***** Provided data *****

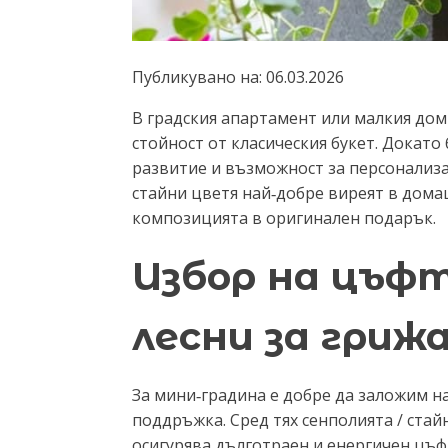
Публикувано на:
06.03.2026
В градския апартамент или малкия дом
стойност от класическия букет. Докато
развитие и възможност за персонализа
стайни цветя най‑добре виреят в дома
композицията в оригинален подарък.
Избор на цъф
лесни за гриж
За мини‑градина е добре да заложим н
поддръжка. Сред тях сенполията / стай
осигурява дълготраен и енергичен цъф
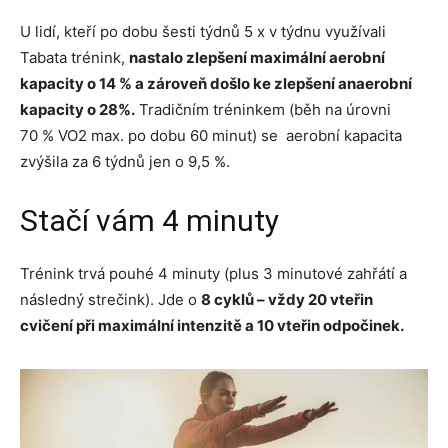
U lidí, kteří po dobu šesti týdnů 5 x v týdnu využívali
Tabata trénink,
nastalo zlepšení maximální aerobní
kapacity o 14 % a zároveň došlo ke zlepšení anaerobní
kapacity o 28%.
Tradičním tréninkem (běh na úrovni
70 % VO2 max. po dobu 60 minut) se aerobní kapacita
zvýšila za 6 týdnů jen o 9,5 %.
Stačí vám 4 minuty
Trénink trvá pouhé 4 minuty (plus 3 minutové zahřátí a
následný strečink). Jde o
8 cyklů – vždy 20 vteřin
cvičení při maximální intenzitě a 10 vteřin odpočinek.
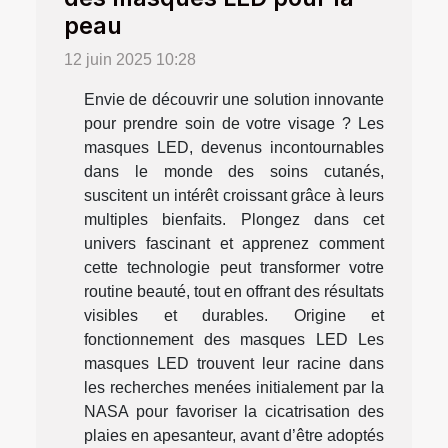
peau
12 juin 2025 10:28
Envie de découvrir une solution innovante
pour prendre soin de votre visage ? Les
masques LED, devenus incontournables
dans le monde des soins cutanés,
suscitent un intérêt croissant grâce à leurs
multiples bienfaits. Plongez dans cet
univers fascinant et apprenez comment
cette technologie peut transformer votre
routine beauté, tout en offrant des résultats
visibles et durables. Origine et
fonctionnement des masques LED Les
masques LED trouvent leur racine dans
les recherches menées initialement par la
NASA pour favoriser la cicatrisation des
plaies en apesanteur, avant d’être adoptés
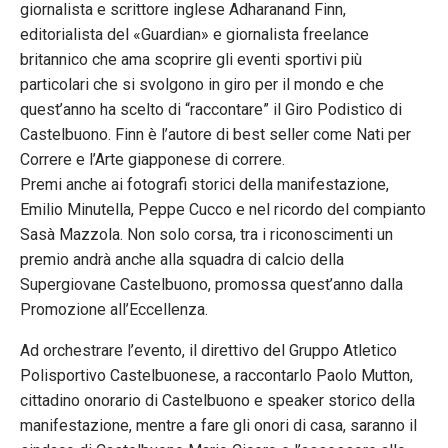
giornalista e scrittore inglese Adharanand Finn,
editorialista del «Guardian» e giornalista freelance
britannico che ama scoprire gli eventi sportivi più
particolari che si svolgono in giro per il mondo e che
quest’anno ha scelto di “raccontare” il Giro Podistico di
Castelbuono. Finn è l’autore di best seller come Nati per
Correre e l’Arte giapponese di correre.
Premi anche ai fotografi storici della manifestazione,
Emilio Minutella, Peppe Cucco e nel ricordo del compianto
Sasà Mazzola. Non solo corsa, tra i riconoscimenti un
premio andrà anche alla squadra di calcio della
Supergiovane Castelbuono, promossa quest’anno dalla
Promozione all’Eccellenza.
Ad orchestrare l’evento, il direttivo del Gruppo Atletico
Polisportivo Castelbuonese, a raccontarlo Paolo Mutton,
cittadino onorario di Castelbuono e speaker storico della
manifestazione, mentre a fare gli onori di casa, saranno il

*****

* What you will do
Your answer should consist of the lines above that hold the word "Castelbuono", copied exactly.

* Result of the task
Castelbuono. Finn è l’autore di best seller come Nati per
Supergiovane Castelbuono, promossa quest’anno dalla
cittadino onorario di Castelbuono e speaker storico della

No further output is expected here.